Zulip Chat Archive

Stream: lean4

Topic: Constructors are injective?


François G. Dorais (Jan 05 2021 at 12:42):

What is the Lean 4 way to get injectivity of constructors for inductive types? Browsing through Init, it seems that noConfusion is used directly in lots of places where I would normally use injectivity. Is this the preferred way in Lean 4?

Mario Carneiro (Jan 05 2021 at 13:33):

it's probably the only currently existing way

Mario Carneiro (Jan 05 2021 at 13:33):

Back before the injection tactic existed that's how you would do it

Mario Carneiro (Jan 05 2021 at 13:35):

(fyi no_confusion is injectivity of constructors, it just has a more confusing type)

François G. Dorais (Jan 05 2021 at 13:41):

I'm used to having generated .inj theorems. noConfusion works but unfortunately it's not named after what's happening in my brain when I try to use it :)

François G. Dorais (Jan 05 2021 at 13:56):

Ah! But the injection tactic does exist!

example (m n : Nat) : m.succ = n.succ  m = n := by {intro h; injection h; assumption}

Mario Carneiro (Jan 05 2021 at 14:32):

If it was named after what was happening in your brain when you try to use it it should be called confusion :)

François G. Dorais (Jan 05 2021 at 14:42):

Wouldn't deConfusion be a great tactic name? Thanks Mario for deConfusing the fun from what I wrote :)

Mario Carneiro (Jan 05 2021 at 14:44):

I'm not even sure the .inj theorems were originally intended for user use

Mario Carneiro (Jan 05 2021 at 14:44):

I think they get used by simp

Jannis Limperg (Jan 05 2021 at 14:57):

Lean 3 tactic.injection is essentially 'find the correct inj lemma and apply it'.

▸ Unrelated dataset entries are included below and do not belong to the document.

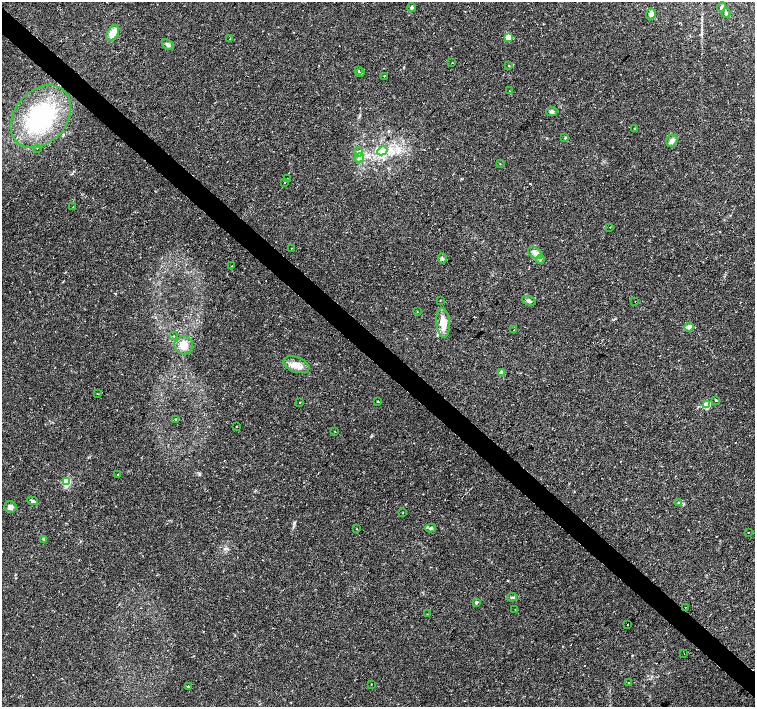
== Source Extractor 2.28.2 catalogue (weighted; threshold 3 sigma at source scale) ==
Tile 11 of 4 x 4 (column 3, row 3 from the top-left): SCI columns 3022-4527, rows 1644-3052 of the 6035 x 6035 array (HDU 1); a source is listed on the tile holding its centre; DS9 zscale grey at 2 x 2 block average (1 PNG px = mean of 2 x 2 image px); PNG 757 x 709 px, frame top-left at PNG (2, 2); each listed source drawn as its Kron ellipse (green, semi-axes under 4 px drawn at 4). Shown black and unused: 4% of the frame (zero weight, under 2 of 3 exposures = <1% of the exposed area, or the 3 px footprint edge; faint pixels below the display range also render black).
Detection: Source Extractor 2.28.2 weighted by HDU 2 'WHT'; one run over the whole footprint, this tile lists its part. Background 0.0488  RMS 0.0036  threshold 0.0161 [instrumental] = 3 sigma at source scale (4.5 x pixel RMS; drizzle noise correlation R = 1.50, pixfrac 1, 0.0396/0.0396 arcsec/px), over >= 5 px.
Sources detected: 76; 3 cosmic-ray / hot-pixel residue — neither listed nor drawn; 1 inside a brighter listed object's ellipse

Jacques Carette (Jan 05 2021 at 20:19):

You should look up work by Goguen, who popularized "no junk, no confusion" in CS a long time ago. That "no confusion" is related to injectivity of constructors came later. Goguen was trying to popularize initial algebra semantics, especially amongst people who were anti-category-theory. So nice slogans helped.